» **EXTRAIT DE PAGE**:
Prendre soin de celles qui prennent soin
Prendre soin a un coût sur la santé des personnes qui endossent ce rôle, majoritairement les femmes. Leur travail sert la collectivité mais les use. Le poids est mis sur la responsabilité individuelle or les institutions doivent jouer un rôle dans la prévention de l’épuisement et le respect du bien-être. Les maux des intervenant·es de la relation d’aide et du soin sont structurels et nécessitent des réponses collectives. Les sages-femmes et gynécologues de la salle de naissance du CHU Saint-Pierre s’attellent à prévenir les risques psycho-sociaux et déconstruire les rapports de force ancrés notamment avec l’asbl OXO. Dans un système fragilisé par l’austérité et l’augmentation de la pauvreté, les suivis des patientes multivulnérabilisées sont complexes et en forte demande. De l’autre côté, le sous-financement et la marchandisation des soins imposent la rentabilité. Entre l’importance de la dimension humaine et la productivité exigée par l’institution, le paradoxe est omniprésent.

les coulisses de tournage
Ce projet est né d’un appel à participation lancé avec l’asbl OXO (soin en milieu professionnel et prévention du stress vicariant) avec qui nous souhaitions coconstruire le documentaire. Une séquence filmée lors d’un atelier donné par Lauraline Michel (OXO asbl) pour explorer les pistes de solutions face aux situations vécues ou subies par l’équipe candidate, dans un métier lié à la relation d’aide et/ou au soin. L’immersion a eu lieu dans la salle de naissance du CHU Saint-Pierre à Bruxelles, où les sage-femmes et gynécologues se penchent déjà sur le sujet.

» **CONSIGNE 1**:
Selon l'extrait de page, dans quel lieu précis l'immersion a-t-elle eu lieu ?
» **CONSIGNE 2**:
Quels sont tous les noms propres (personne, organisation, établissement, ville) cités dans l'extrait de page ?

» **ENTRÉES AFFICHÉES**:
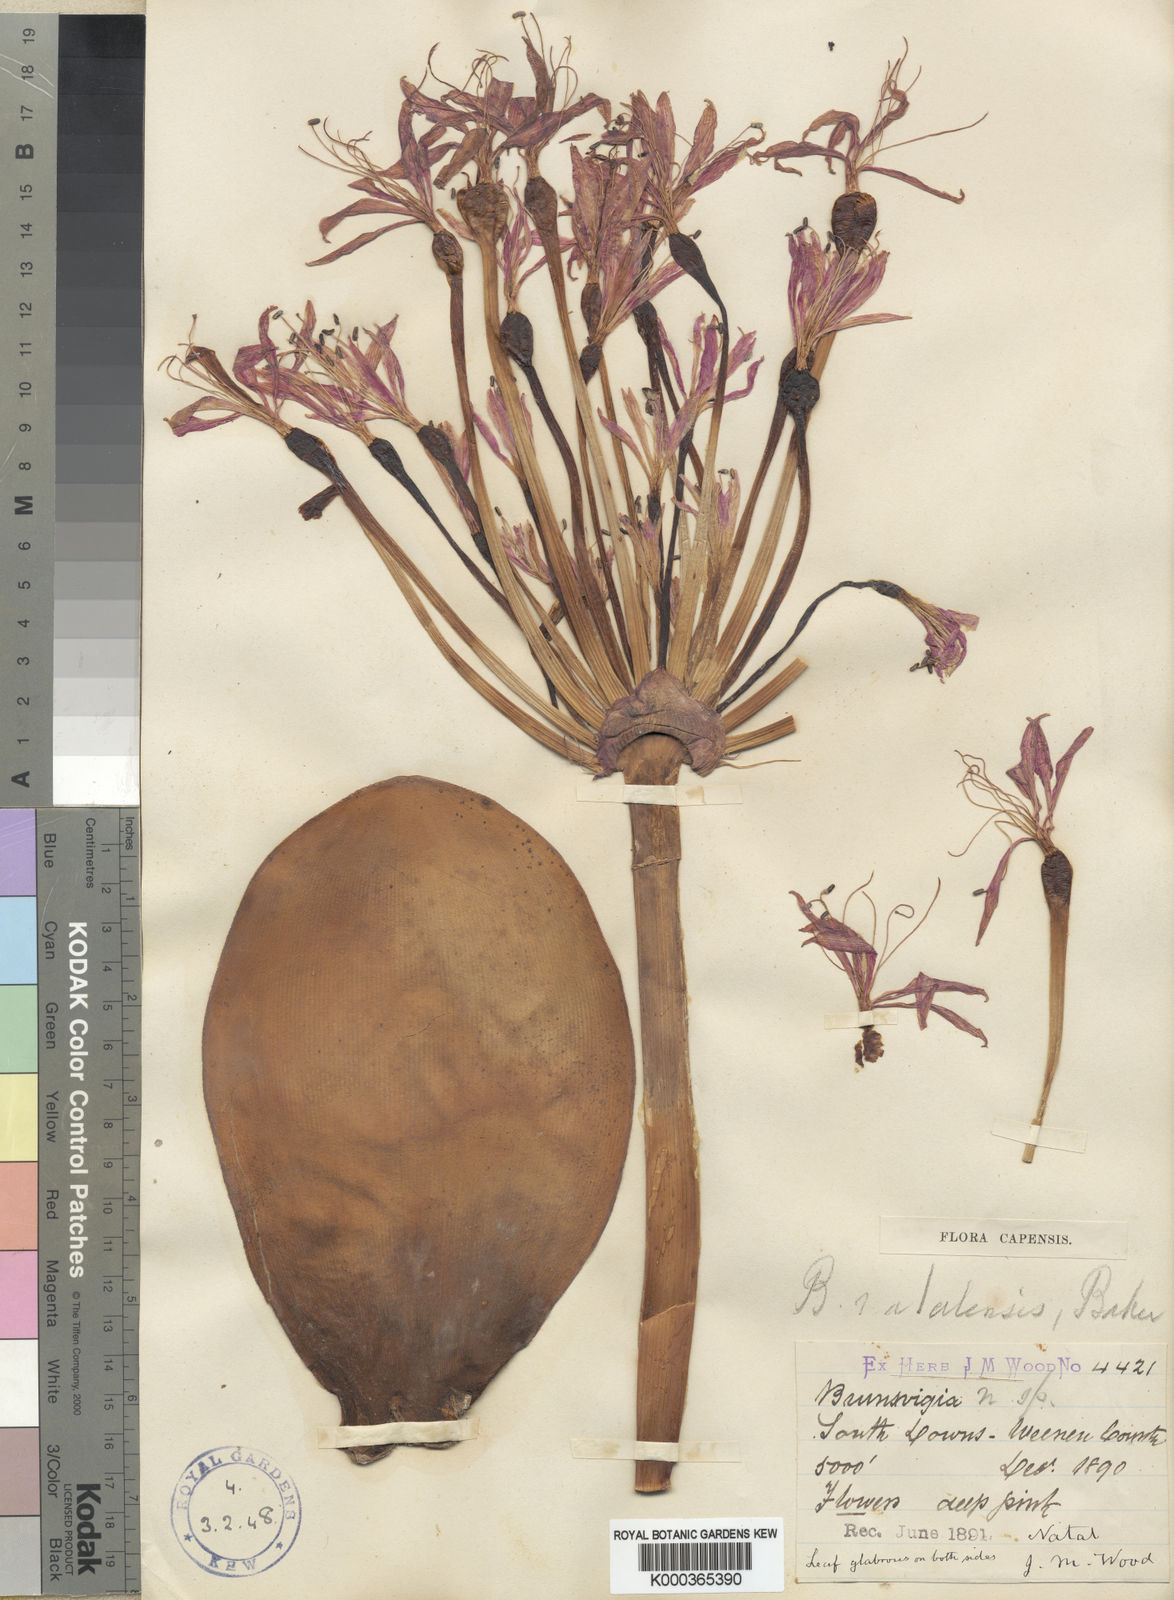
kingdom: Plantae
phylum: Tracheophyta
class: Liliopsida
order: Asparagales
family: Amaryllidaceae
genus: Brunsvigia
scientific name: Brunsvigia natalensis
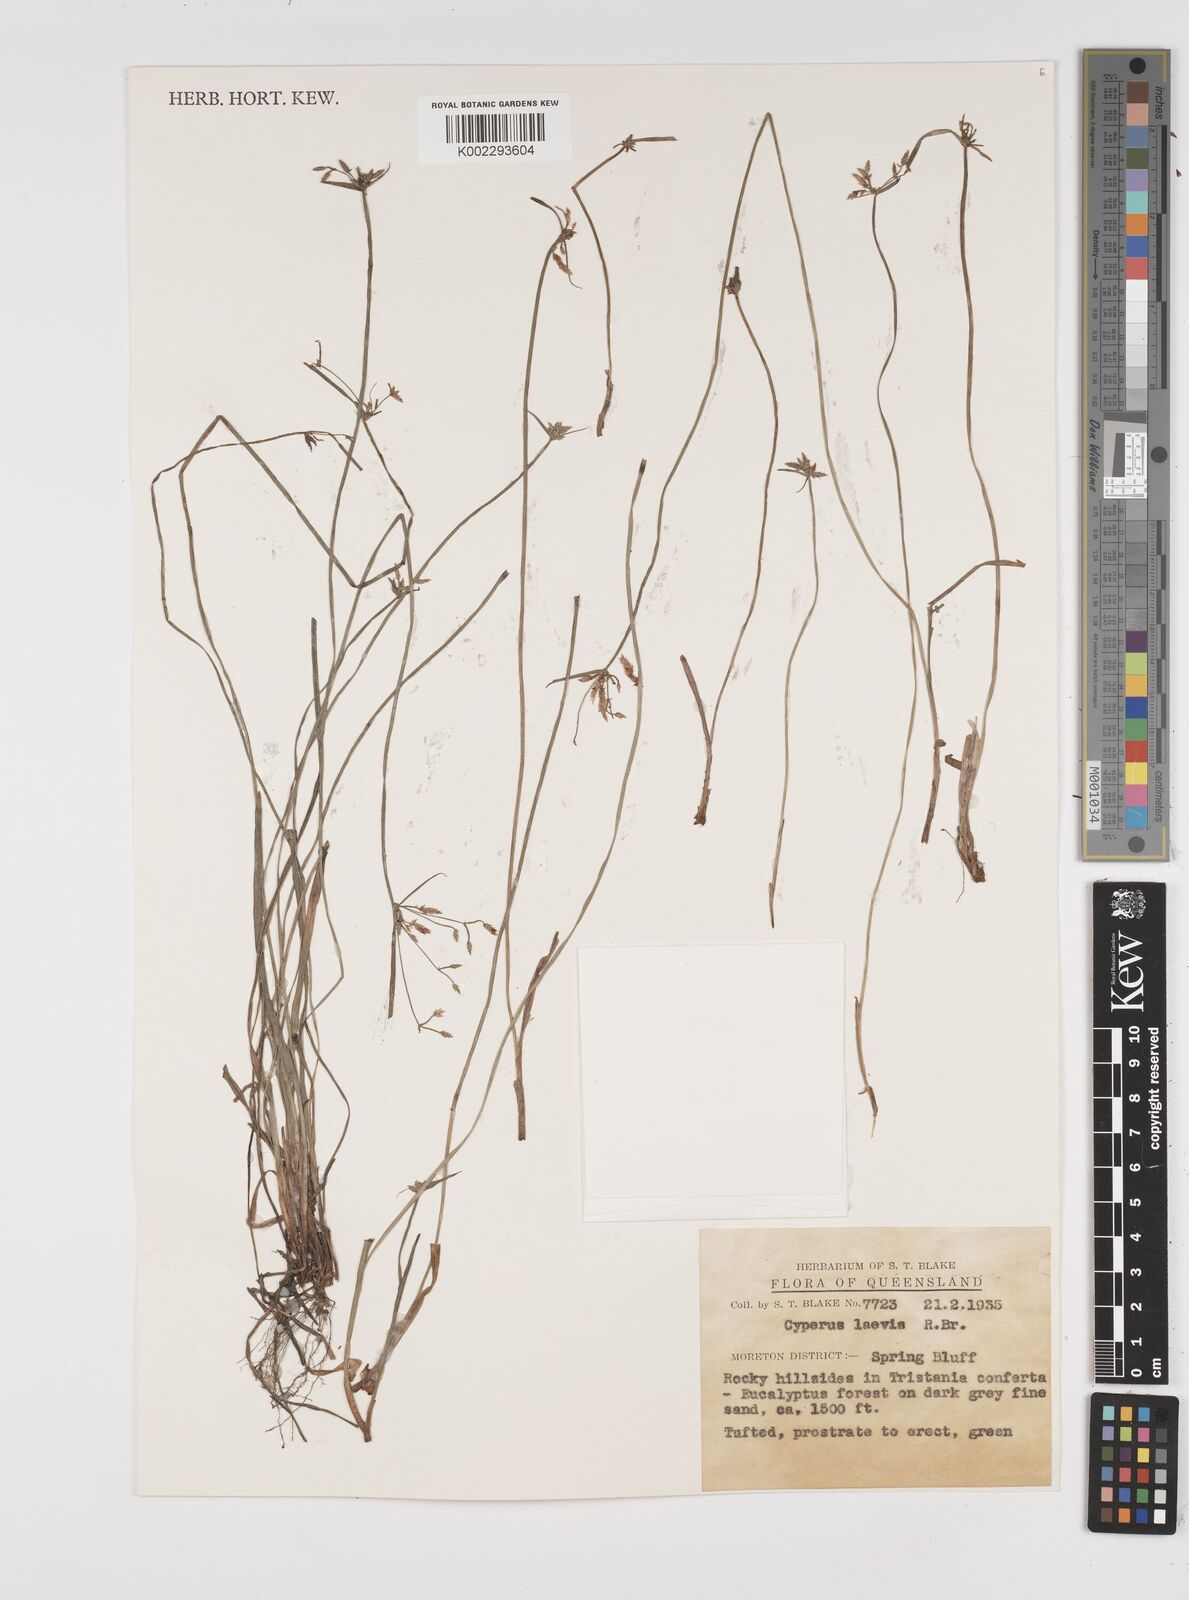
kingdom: Plantae
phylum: Tracheophyta
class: Liliopsida
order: Poales
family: Cyperaceae
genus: Cyperus
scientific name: Cyperus laevis
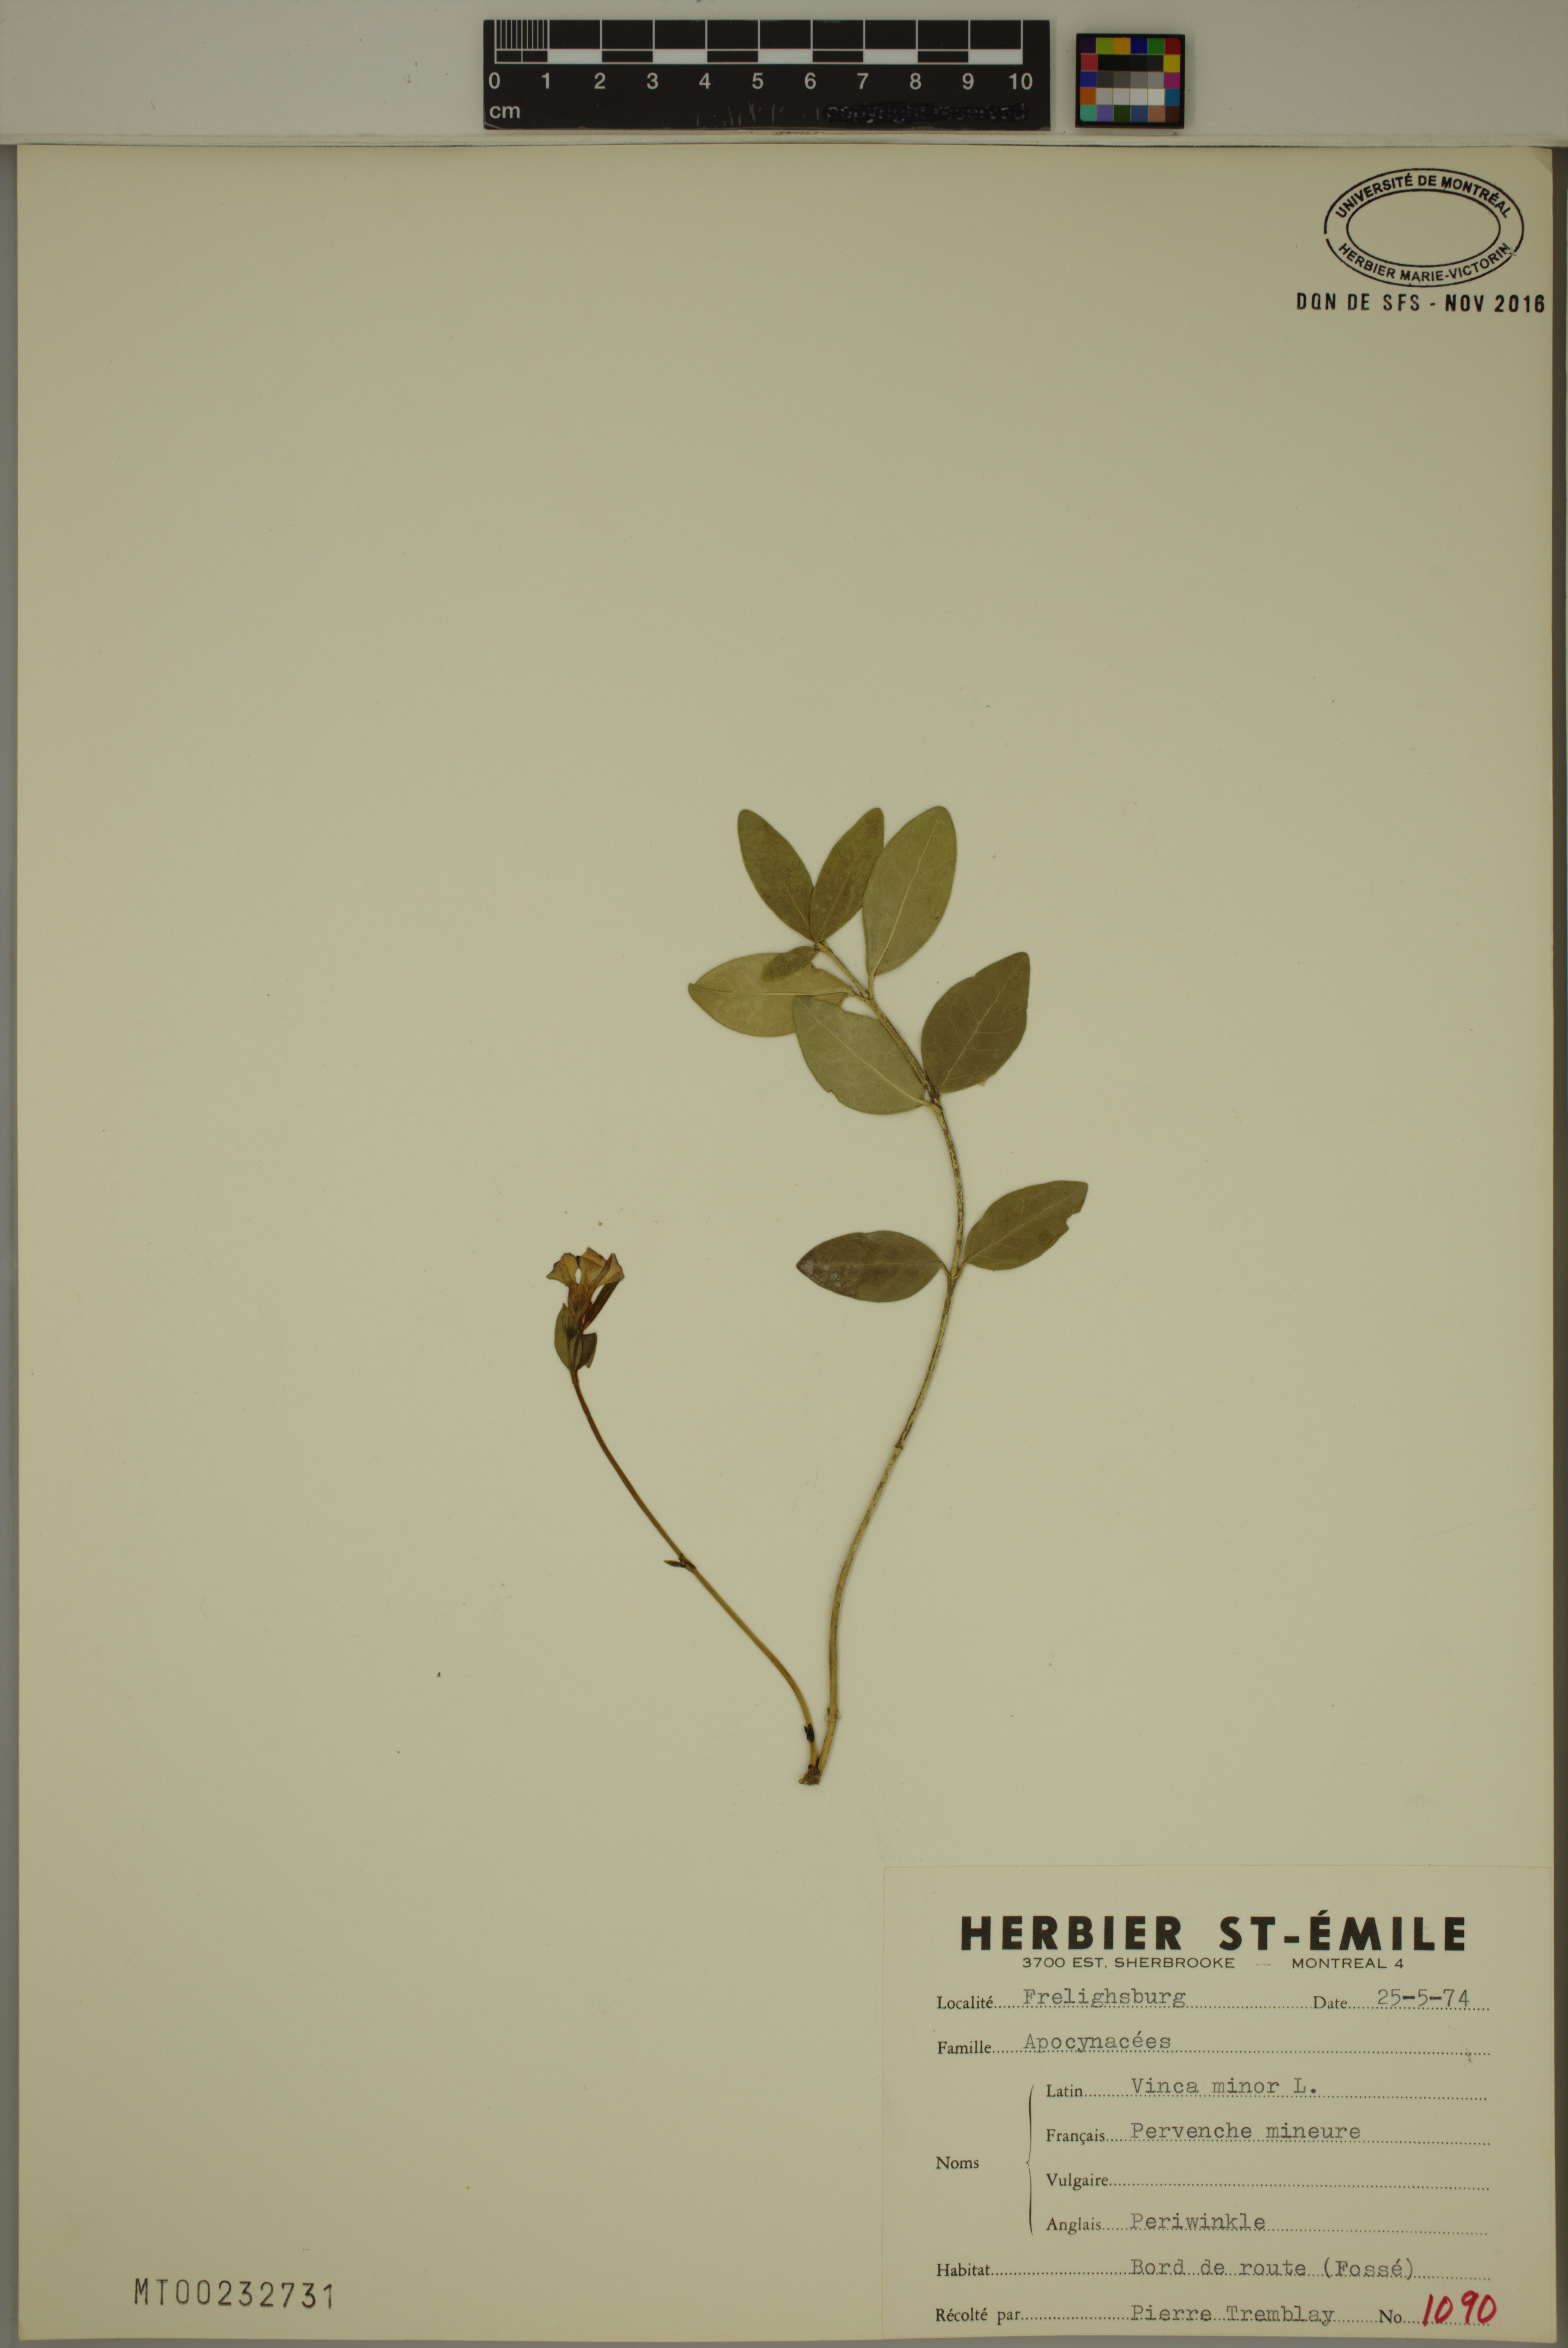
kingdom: Plantae
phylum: Tracheophyta
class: Magnoliopsida
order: Gentianales
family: Apocynaceae
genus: Vinca
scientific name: Vinca minor
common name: Lesser periwinkle
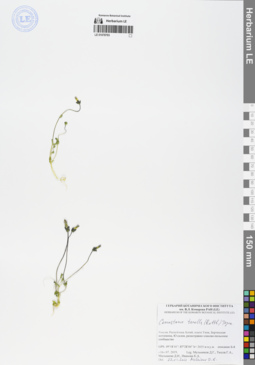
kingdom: Plantae
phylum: Tracheophyta
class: Magnoliopsida
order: Gentianales
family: Gentianaceae
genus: Comastoma
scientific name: Comastoma tenellum
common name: Dane's dwarf gentian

» **ZONE DE RÉPONSE 1**:
Dans la salle de naissance du CHU Saint-Pierre à Bruxelles.

» **ZONE DE RÉPONSE 2**:
Lauraline Michel, OXO (asbl OXO), CHU Saint-Pierre, Bruxelles.